* **Activity**
Please set down each entry exactly, omitting any picture it holds.

--- START ---

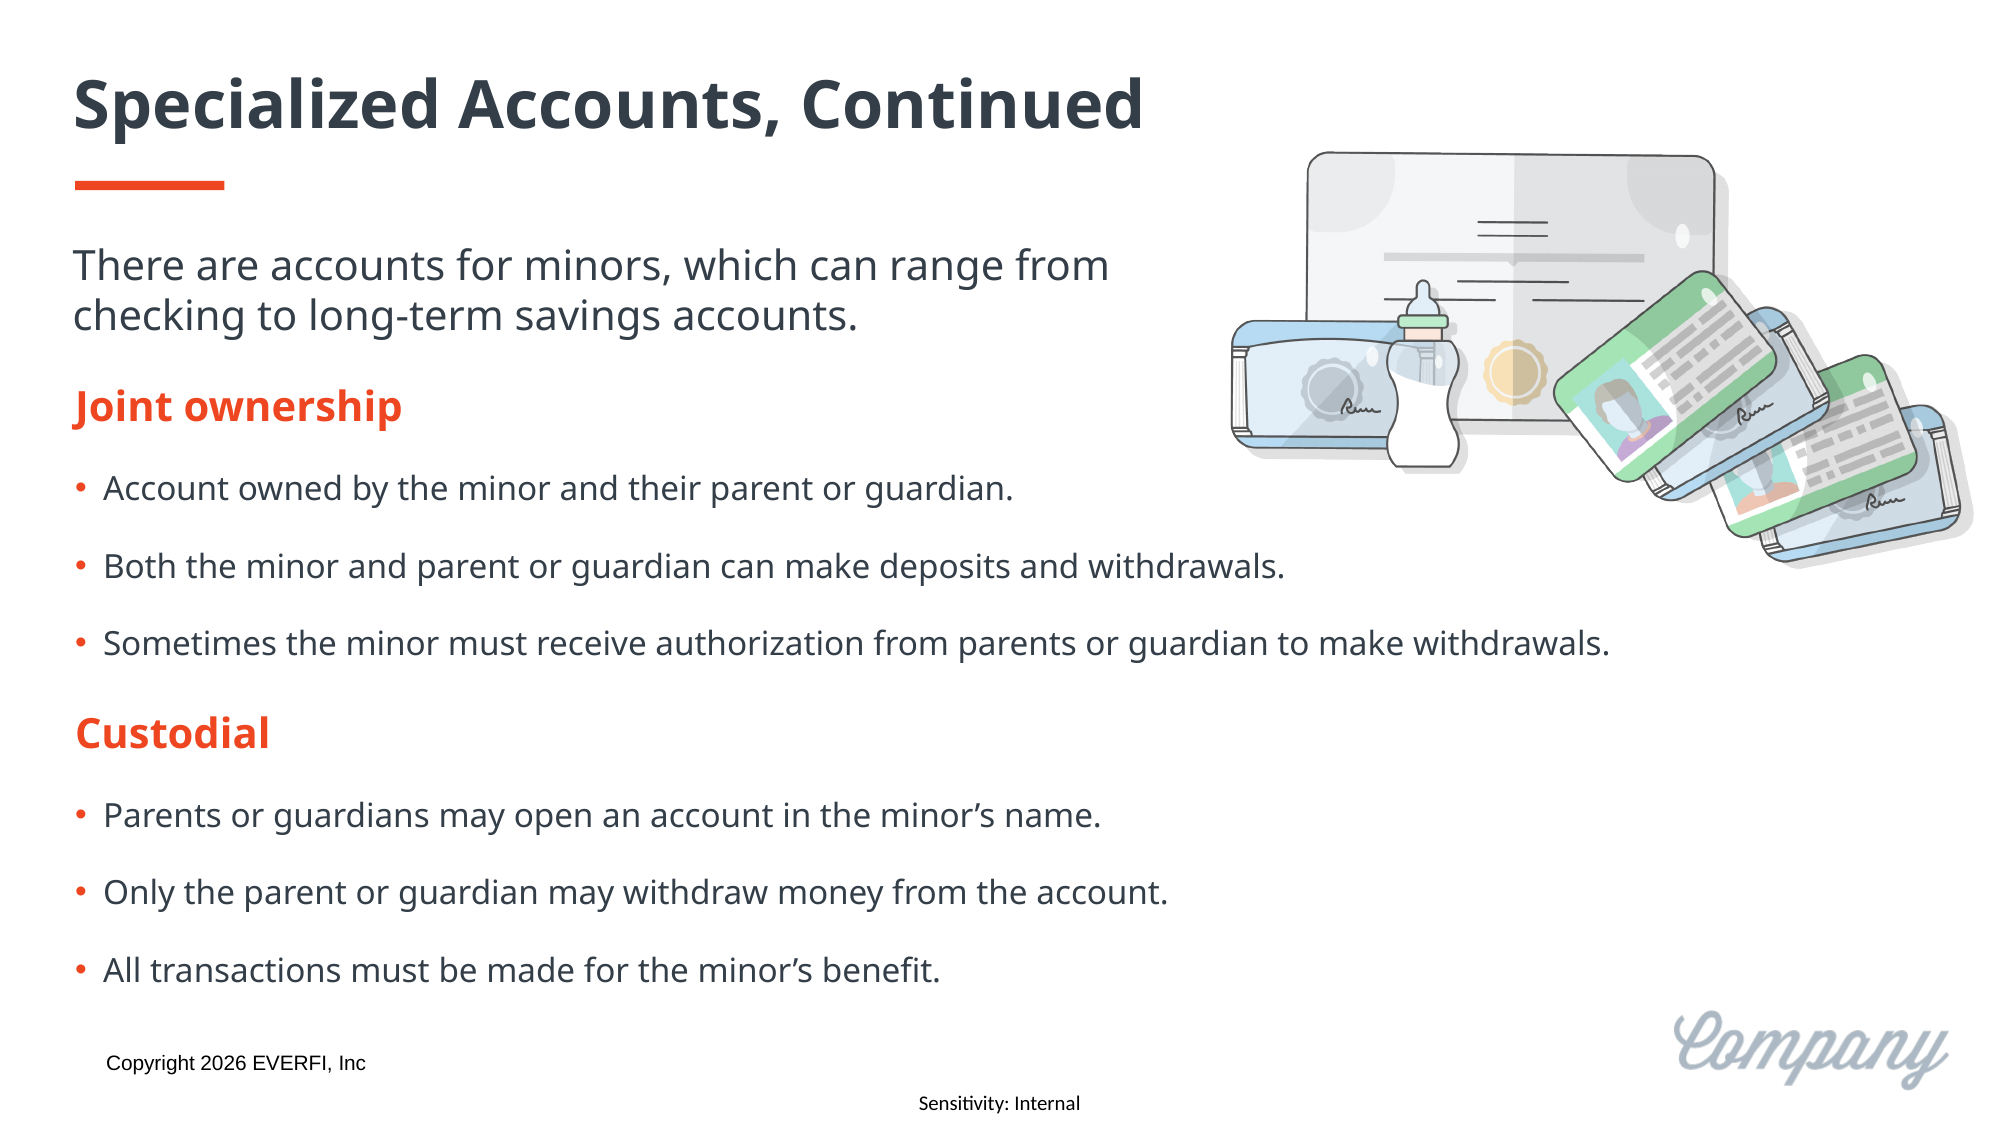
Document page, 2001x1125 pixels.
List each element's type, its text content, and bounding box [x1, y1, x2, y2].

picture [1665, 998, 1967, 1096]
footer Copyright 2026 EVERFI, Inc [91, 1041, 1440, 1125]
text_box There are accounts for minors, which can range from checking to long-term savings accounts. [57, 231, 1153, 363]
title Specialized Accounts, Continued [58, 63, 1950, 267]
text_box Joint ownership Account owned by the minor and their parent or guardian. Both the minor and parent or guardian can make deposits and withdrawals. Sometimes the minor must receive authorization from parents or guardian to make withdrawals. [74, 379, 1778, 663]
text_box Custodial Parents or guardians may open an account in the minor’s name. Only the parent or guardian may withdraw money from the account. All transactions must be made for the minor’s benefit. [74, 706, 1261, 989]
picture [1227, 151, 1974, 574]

--- END ---

* **Answer area**
Document page, 2001x1125 pixels.
List each element's type, its text content, and bounding box [x1, y1, x2, y2].

picture [1665, 998, 1967, 1096]
footer Copyright 2026 EVERFI, Inc [91, 1041, 1440, 1125]
text_box There are accounts for minors, which can range from checking to long-term savings accounts. [57, 231, 1153, 363]
title Specialized Accounts, Continued [58, 63, 1950, 267]
text_box Joint ownership Account owned by the minor and their parent or guardian. Both the minor and parent or guardian can make deposits and withdrawals. Sometimes the minor must receive authorization from parents or guardian to make withdrawals. [74, 379, 1778, 663]
text_box Custodial Parents or guardians may open an account in the minor’s name. Only the parent or guardian may withdraw money from the account. All transactions must be made for the minor’s benefit. [74, 706, 1261, 989]
picture [1227, 151, 1974, 574]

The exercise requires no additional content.